Differential segments (state 2 and 3 segments) were compared with annotation. For each of the annotated genes interrogated by ≥3 probes, we collected all differential segment(s) that contained ≥3 probes within the annotated gene boundaries. Differentially expressed genes were defined as those annotated genes that had ≥1/3 probes located within the observed differential segment(s). Differentially spliced genes were defined as those annotated genes that had <1/3 probes located within the differential segment(s), or those genes that contained ≥2 differential segments from opposing hidden states. Differential segments overlapping with annotated gene boundaries and extending those boundaries by ≥3 probes detected novel gene boundaries. In addition, these differential segments for novel gene boundaries were either not overlapped with adjacent genes, or overlapped but the distances between the two neighboring gene boundaries were ≥10 probes. Differential segments (≥5 probes) completely outside of any annotated gene region represented novel transcripts.

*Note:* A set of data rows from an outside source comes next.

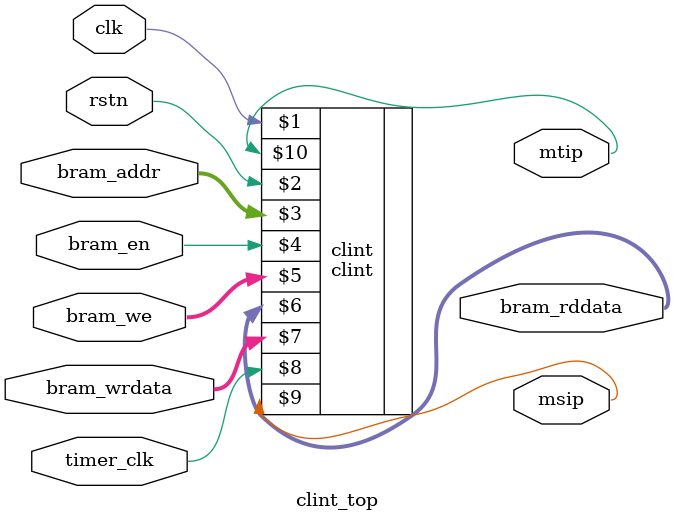
<source format=v>
module clint_top #(
    parameter NUM_HARTS = 1,
    parameter CLK_FREQ = 40
) (
    input wire clk,
    input wire rstn,

    // We expose the control as a 64KiB BRAM.
    (* X_INTERFACE_PARAMETER = "XIL_INTERFACENAME BRAM, MASTER_TYPE BRAM_CTRL, MEM_SIZE 65536, MEM_WIDTH 32, MEM_ECC NONE, READ_WRITE_MODE READ_WRITE, READ_LATENCY 1" *)
    (* X_INTERFACE_INFO = "xilinx.com:interface:bram:1.0 BRAM ADDR" *)
    input  wire [15:0] bram_addr,
    (* X_INTERFACE_INFO = "xilinx.com:interface:bram:1.0 BRAM EN" *)
    input  wire        bram_en,
    (* X_INTERFACE_INFO = "xilinx.com:interface:bram:1.0 BRAM WE" *)
    input  wire [3:0]  bram_we,
    (* X_INTERFACE_INFO = "xilinx.com:interface:bram:1.0 BRAM DOUT" *)
    output wire [31:0] bram_rddata,
    (* X_INTERFACE_INFO = "xilinx.com:interface:bram:1.0 BRAM DIN" *)
    input  wire [31:0] bram_wrdata,

    input wire timer_clk,

    // IRQ output for each hart.
    output wire [NUM_HARTS-1:0] msip,
    output wire [NUM_HARTS-1:0] mtip
);

    clint #(NUM_HARTS, CLK_FREQ) clint (clk, rstn, bram_addr, bram_en, bram_we, bram_rddata, bram_wrdata, timer_clk, msip, mtip);

endmodule

</source>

The implementation of HMM and the related analysis was coded as R scripts (Additional data file 6).

Additional data files

The following additional data are available with the online version of this paper. Additional data file 1 provides supplemental figures. Additional data file 2 provides supplemental tables. Additional data file 3 provides gene plots and gel pictures for splicing validation. Additional data file 4 provides genome tracks of SFPs, indels, expression variation, ASE, splicing variation and transcribed fragment variation. Additional data file 5 provides R codes for annotation-based analysis. Additional data file 6 provides R codes for HMM analysis.